===== SELECTED PASSAGE

Relatively rarely, under certain conditions (see below), read(2) calls
on on a file over NFS return EINVAL for no apparent reason, or return a
block of zero bytes after the file data (possibly "reading" past the end
of the file?).

This has been reproduced with 2.0, 3.0_BETA, and -CURRENT on the client
host.

>How-To-Repeat:

We were able to reliably reproduce this by running "tail -f" on a log
file in a filesystem mounted read-only from a NetBSD 2.0 NFS server;
the file was being written to on the server only (by syslog-ng).  The
tail will generally exit within a few minutes when it gets an EINVAL,
and a ktrace may -- but will not always -- show that blocks of NULs not
present in the actual file were read.

Previously, similar problems had been observed occasionally with a
NetBSD 2.0 client and a NetApp server, but could not be reproduced on
demand; thus the implication of the NFS client side.

==========
===== MATERIAL SUPPLIED

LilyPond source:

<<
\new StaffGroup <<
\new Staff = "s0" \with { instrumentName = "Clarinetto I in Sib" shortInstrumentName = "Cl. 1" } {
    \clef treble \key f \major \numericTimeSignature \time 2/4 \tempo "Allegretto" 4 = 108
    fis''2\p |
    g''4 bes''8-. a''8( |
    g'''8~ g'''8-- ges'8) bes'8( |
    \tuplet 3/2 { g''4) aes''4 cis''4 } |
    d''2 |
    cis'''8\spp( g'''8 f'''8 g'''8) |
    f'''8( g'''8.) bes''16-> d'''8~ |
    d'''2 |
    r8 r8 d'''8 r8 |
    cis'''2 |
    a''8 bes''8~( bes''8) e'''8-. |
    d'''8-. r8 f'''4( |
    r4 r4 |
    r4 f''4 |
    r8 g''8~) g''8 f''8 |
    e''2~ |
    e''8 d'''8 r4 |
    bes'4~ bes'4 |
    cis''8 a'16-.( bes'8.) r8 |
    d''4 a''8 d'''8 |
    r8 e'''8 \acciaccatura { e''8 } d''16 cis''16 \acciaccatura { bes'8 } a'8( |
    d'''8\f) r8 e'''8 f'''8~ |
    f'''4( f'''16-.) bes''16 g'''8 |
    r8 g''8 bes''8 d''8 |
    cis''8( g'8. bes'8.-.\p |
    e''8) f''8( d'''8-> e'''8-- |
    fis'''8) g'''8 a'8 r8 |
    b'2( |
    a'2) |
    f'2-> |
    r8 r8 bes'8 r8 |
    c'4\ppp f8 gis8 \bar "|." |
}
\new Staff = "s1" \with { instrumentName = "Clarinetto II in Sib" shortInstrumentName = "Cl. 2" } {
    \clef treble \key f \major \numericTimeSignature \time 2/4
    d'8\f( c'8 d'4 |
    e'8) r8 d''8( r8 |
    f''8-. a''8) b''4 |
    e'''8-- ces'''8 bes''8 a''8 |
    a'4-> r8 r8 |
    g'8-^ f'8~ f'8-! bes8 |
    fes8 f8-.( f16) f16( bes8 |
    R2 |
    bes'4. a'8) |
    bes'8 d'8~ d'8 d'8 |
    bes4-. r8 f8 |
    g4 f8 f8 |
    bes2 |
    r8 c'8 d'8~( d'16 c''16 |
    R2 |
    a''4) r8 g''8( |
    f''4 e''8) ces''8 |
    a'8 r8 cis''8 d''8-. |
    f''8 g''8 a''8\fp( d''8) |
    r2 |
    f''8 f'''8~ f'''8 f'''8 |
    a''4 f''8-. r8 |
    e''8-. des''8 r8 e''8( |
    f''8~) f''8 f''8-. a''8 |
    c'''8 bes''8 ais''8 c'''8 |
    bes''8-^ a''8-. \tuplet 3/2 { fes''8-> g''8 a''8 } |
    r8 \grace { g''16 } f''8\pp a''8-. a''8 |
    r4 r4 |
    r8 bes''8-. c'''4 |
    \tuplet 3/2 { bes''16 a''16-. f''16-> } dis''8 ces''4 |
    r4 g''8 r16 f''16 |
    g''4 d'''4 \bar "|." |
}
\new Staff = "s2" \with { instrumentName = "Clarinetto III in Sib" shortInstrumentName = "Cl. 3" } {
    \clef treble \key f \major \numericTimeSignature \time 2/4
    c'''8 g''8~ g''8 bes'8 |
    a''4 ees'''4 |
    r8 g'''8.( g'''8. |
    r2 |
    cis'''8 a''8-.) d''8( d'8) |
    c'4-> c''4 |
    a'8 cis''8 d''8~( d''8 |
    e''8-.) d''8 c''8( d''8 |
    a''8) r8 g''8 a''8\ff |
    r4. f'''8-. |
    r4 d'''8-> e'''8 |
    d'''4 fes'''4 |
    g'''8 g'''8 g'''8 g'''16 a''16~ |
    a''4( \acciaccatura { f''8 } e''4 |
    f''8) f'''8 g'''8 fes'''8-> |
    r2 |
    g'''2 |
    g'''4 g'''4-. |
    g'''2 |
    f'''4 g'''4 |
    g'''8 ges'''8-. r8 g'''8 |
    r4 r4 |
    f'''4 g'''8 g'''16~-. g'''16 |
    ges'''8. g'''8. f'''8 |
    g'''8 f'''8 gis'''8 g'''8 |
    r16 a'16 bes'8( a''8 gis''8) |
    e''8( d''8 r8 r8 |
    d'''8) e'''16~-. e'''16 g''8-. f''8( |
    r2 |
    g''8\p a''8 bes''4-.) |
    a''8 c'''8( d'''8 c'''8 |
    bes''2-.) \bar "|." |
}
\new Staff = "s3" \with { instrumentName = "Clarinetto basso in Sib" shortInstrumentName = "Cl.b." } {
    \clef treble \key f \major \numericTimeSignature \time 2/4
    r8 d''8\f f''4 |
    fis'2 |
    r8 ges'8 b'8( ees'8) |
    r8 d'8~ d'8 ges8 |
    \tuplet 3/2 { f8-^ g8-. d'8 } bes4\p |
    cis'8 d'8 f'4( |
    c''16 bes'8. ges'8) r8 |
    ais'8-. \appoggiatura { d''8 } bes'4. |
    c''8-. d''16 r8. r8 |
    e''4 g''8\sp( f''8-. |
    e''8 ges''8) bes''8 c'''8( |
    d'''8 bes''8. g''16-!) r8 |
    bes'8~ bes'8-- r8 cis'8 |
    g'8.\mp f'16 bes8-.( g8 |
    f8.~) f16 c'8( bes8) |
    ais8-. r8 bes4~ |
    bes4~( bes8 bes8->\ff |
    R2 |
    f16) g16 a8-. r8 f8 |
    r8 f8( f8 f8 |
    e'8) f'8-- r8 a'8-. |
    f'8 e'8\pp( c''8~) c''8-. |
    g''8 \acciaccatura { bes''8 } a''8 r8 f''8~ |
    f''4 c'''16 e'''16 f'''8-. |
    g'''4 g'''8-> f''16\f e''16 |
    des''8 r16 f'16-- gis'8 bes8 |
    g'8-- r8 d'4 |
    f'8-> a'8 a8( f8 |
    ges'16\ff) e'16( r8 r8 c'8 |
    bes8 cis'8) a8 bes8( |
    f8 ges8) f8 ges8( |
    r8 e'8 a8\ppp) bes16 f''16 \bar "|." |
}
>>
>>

==========

• WRITTEN REQUEST 1:
Decide whether each statement below agrees with the NFS read error report. Answer yes or no for each, and quote the words of the report that settle it.
(a) The problem was reproduced with 2.0, 3.0_BETA, and -CURRENT on the client host.
(b) During the reproduction, the log file was written to from the client.
(c) The earlier problems seen with a NetApp server could be reproduced on demand.
• WRITTEN REQUEST 2: Write the next part of the NFS read error report, starting after its final sentence.

• WRITTEN RESPONSE 1:
(a) Yes: "This has been reproduced with 2.0, 3.0_BETA, and -CURRENT on the client host."
(b) No: "the file was being written to on the server only (by syslog-ng)."
(c) No: "but could not be reproduced on demand."

• WRITTEN RESPONSE 2:
The log in question takes up somewhere between 2 and 3 GB daily, to
give an idea of the average append rate, but the problem can still be
reproduced shortly after log rotation when the file is not large.

The client and server are using the default parameters -- save the
read-only flag, but the NetApp case was a read-write mount.  No
nullfs instances are involved.

We have a tcpdump trace of the NFS traffic, as well as several ktraces;
they contain mail log data and so are not public, but I can send them on
request.

>Fix:

None yet known.  
Suggestions as to where to start looking in the source code are welcome.